Currently, there are three main methods reported in the literature for the synthesis of (E) -tert-butyl-4- (2- (6- (2- (2- (2-hydroxyethoxy) ethoxy) pyridin-3-yl) vinyl) phenyl (methyl) carbamate.
Patent documents CN102271716a, CN102432529a, non-patent document 68 Ga-Bivalent Polypegylated Styrylpyridine Conjugates for Imaging AβPlaques in Cerebral Amyloid Angiopathy,Bioconjugate Chem.2016,27,1314-1323,Multidentate 18 F-Polypegylated Styrylpyridines As Imaging Agents for A beta Plaques in Cerebral Amyloid Angiopathy (CAA), J.Med.chem.2011, 54, 8085-8098 all report synthetic route one.
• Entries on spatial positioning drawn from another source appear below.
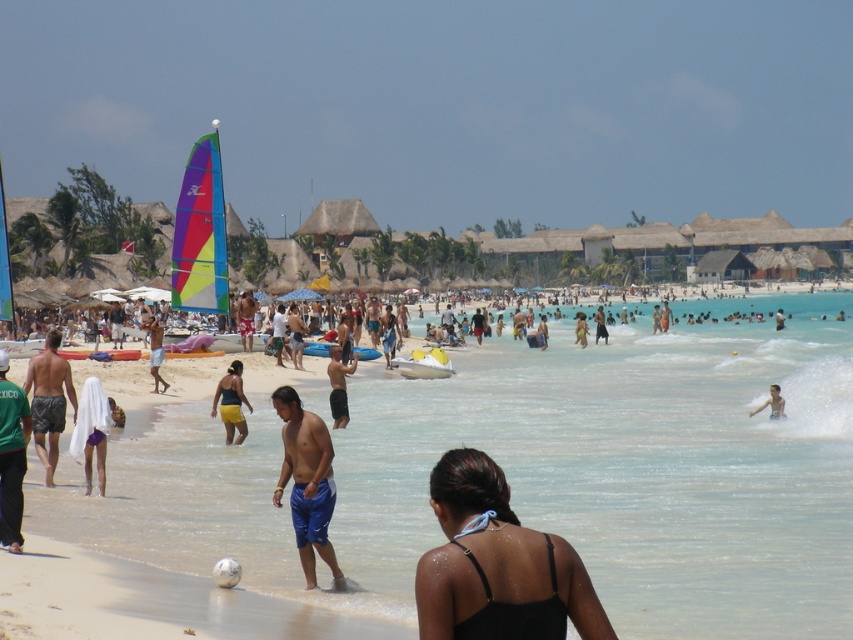
Question: Can you confirm if black matte swimsuit at lower center is bigger than smooth skin person at lower right?

Choices:
 (A) no
 (B) yes

Answer: (A)

Question: Can you confirm if tan skin man at center is bigger than tan skin human at center?

Choices:
 (A) no
 (B) yes

Answer: (B)

Question: Which point is closer to the camera taking this photo?

Choices:
 (A) (387, 316)
 (B) (775, 394)
 (C) (325, 524)

Answer: (C)

Question: Estimate the real-world distances between objects in this image. Which object is closer to the smooth skin person at lower right?

Choices:
 (A) black matte swimsuit at lower center
 (B) dark blue shorts at center

Answer: (B)

Question: Can you confirm if shiny blue shorts at center is positioned to the right of tan skin human at center?

Choices:
 (A) no
 (B) yes

Answer: (A)

Question: Which of these objects is positioned farthest from the smooth skin person at lower right?

Choices:
 (A) green fabric shirt at lower left
 (B) matte yellow shorts at center

Answer: (A)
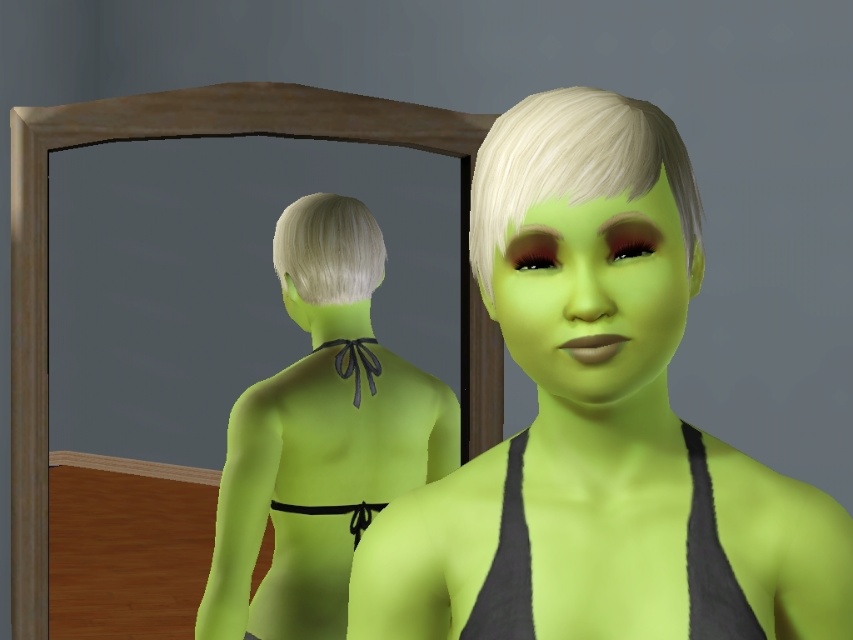
Consider the image. You are standing in front of the mirror and want to touch the point at coordinates point (300,208) on the mirror. If your arm can reach up to 8 feet, will you be able to reach it?

The distance of point (300,208) from viewer is 9.02 feet, so you cannot reach it with an arm that can only extend up to 8 feet.

You are an artist creating a portrait of the character in the image. You need to ensure the proportions of the lime matte skin at center and the blonde silky hair at back are accurate. Which object should you make larger in your drawing?

The lime matte skin at center should be made larger than the blonde silky hair at back because it has a larger size compared to the blonde silky hair at back according to the description.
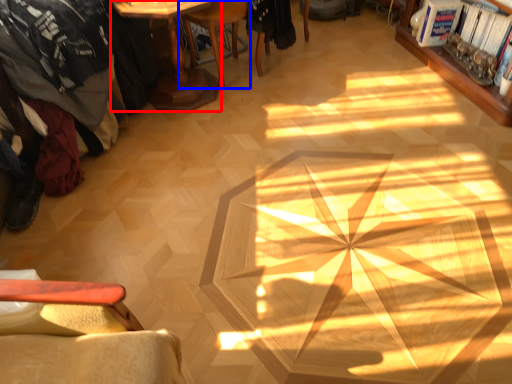
Question: Which object appears farthest to the camera in this image, table (highlighted by a red box) or chair (highlighted by a blue box)?

Choices:
 (A) table
 (B) chair

Answer: (B)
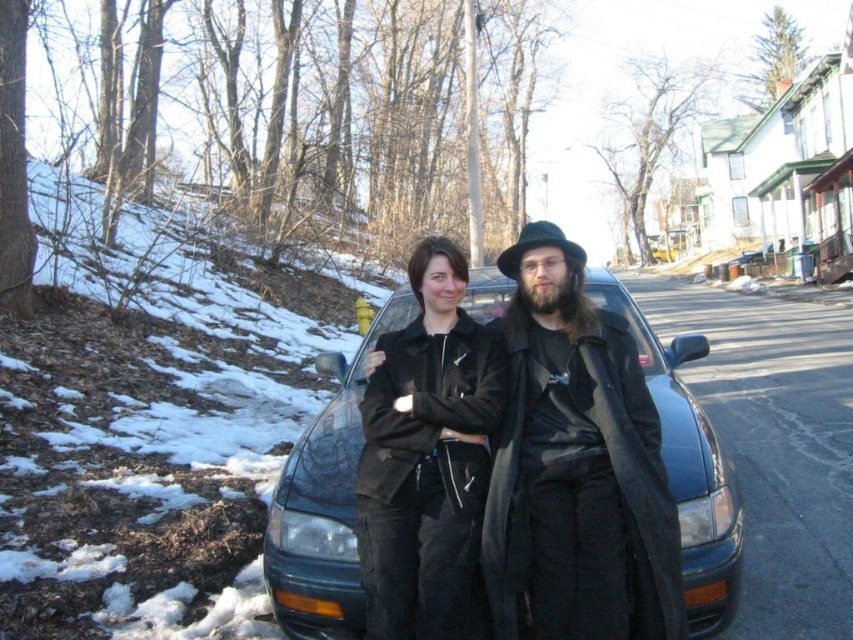
You are a photographer trying to capture both the black matte coat at center and the shiny black car at center in one frame. Based on their sizes, which object should you focus on first to ensure both are in the frame?

The black matte coat at center is shorter than the shiny black car at center. To ensure both are in the frame, focus on the shiny black car at center first as it is taller and requires more space vertically.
The chemical equation of this synthetic route is shown below:
in the first synthetic route, 2-bromo-5-iodopyridine or 2-chloro-5-iodopyridine is used as a raw material, is reacted with triethylene glycol to prepare an intermediate 2- (2- (2- (5-iodopyridine-2-oxy) ethoxy) ethanol, and is reacted with tert-butyl-N-methyl-4-vinylphenyl carbamate to prepare (E) -tert-butyl-4- (2- (6- (2- (2- (2-hydroxyethoxy) ethoxy) pyridin-3-yl) vinyl) phenyl (methyl) carbamate through HECK reaction. Although the route has few synthesis steps, the intermediates and the target compounds are purified by column chromatography, which is unfavorable for the scale-up production.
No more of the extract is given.